=== What you are asked to do ===
What's needed: every entry, printed exactly, minus the images.

=== Data for processing ===
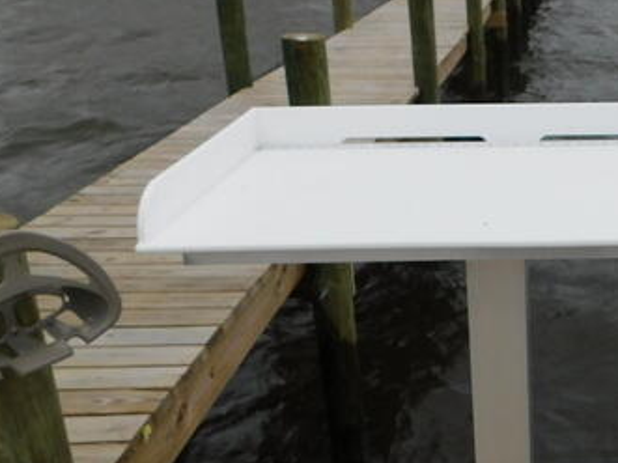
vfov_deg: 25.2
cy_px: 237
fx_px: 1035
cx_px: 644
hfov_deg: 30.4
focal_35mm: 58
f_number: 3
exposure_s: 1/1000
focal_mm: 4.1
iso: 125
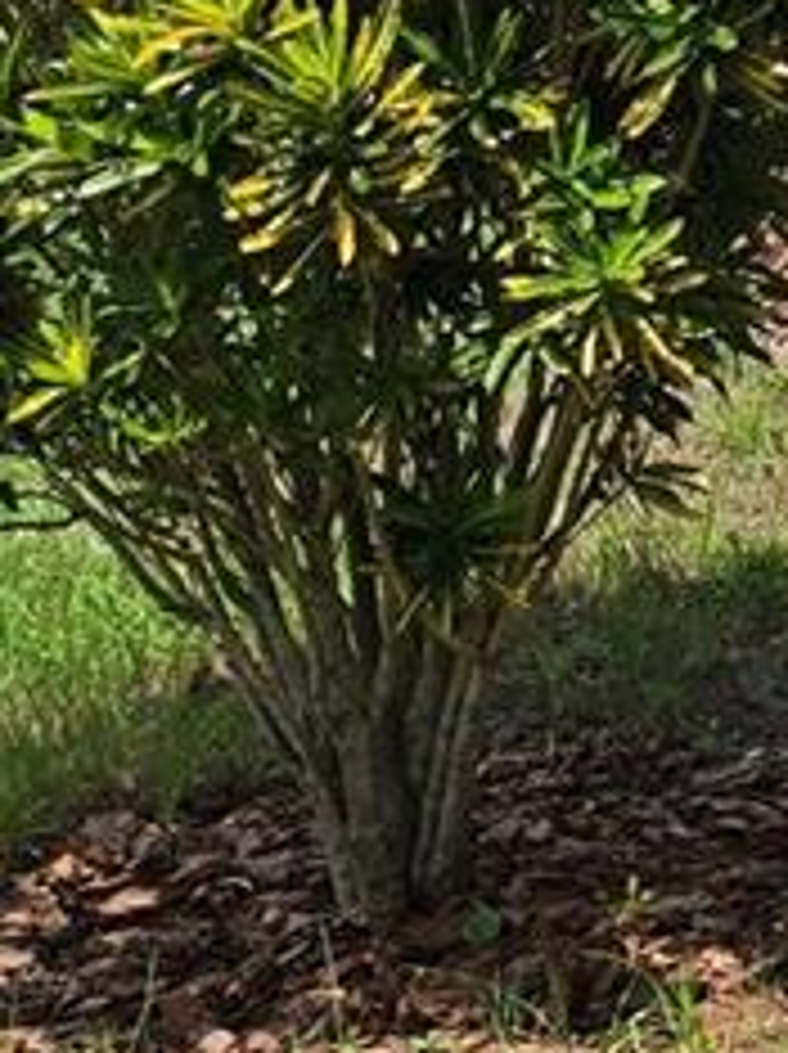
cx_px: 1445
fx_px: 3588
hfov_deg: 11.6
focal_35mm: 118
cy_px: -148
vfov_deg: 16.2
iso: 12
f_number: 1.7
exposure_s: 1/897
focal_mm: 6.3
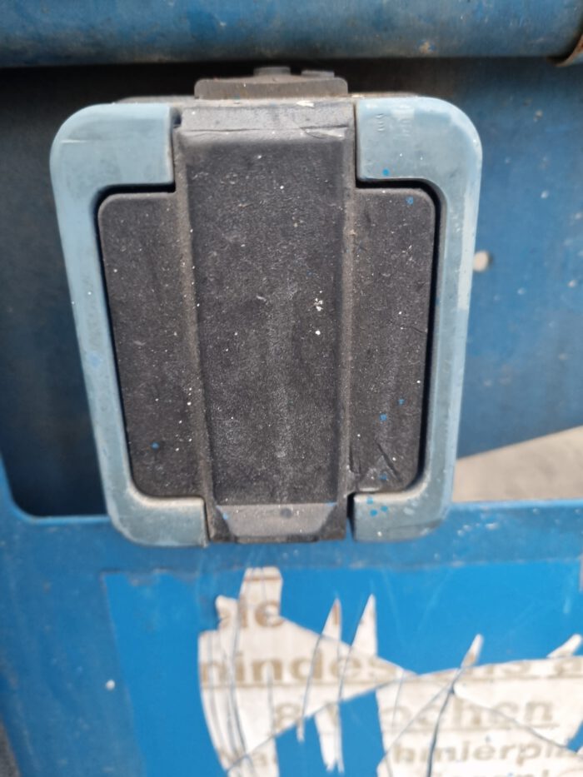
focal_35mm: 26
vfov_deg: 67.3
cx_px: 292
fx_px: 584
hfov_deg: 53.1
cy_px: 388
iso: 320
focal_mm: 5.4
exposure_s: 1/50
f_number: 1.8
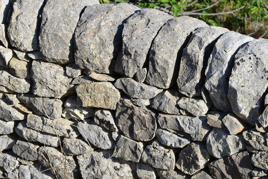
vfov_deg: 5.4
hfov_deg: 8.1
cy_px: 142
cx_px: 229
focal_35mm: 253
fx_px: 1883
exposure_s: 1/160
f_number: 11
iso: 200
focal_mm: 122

=== Answer space ===
vfov_deg: 25.2
cy_px: 237
fx_px: 1035
cx_px: 644
hfov_deg: 30.4
focal_35mm: 58
f_number: 3
exposure_s: 1/1000
focal_mm: 4.1
iso: 125
cx_px: 1445
fx_px: 3588
hfov_deg: 11.6
focal_35mm: 118
cy_px: -148
vfov_deg: 16.2
iso: 12
f_number: 1.7
exposure_s: 1/897
focal_mm: 6.3
focal_35mm: 26
vfov_deg: 67.3
cx_px: 292
fx_px: 584
hfov_deg: 53.1
cy_px: 388
iso: 320
focal_mm: 5.4
exposure_s: 1/50
f_number: 1.8
vfov_deg: 5.4
hfov_deg: 8.1
cy_px: 142
cx_px: 229
focal_35mm: 253
fx_px: 1883
exposure_s: 1/160
f_number: 11
iso: 200
focal_mm: 122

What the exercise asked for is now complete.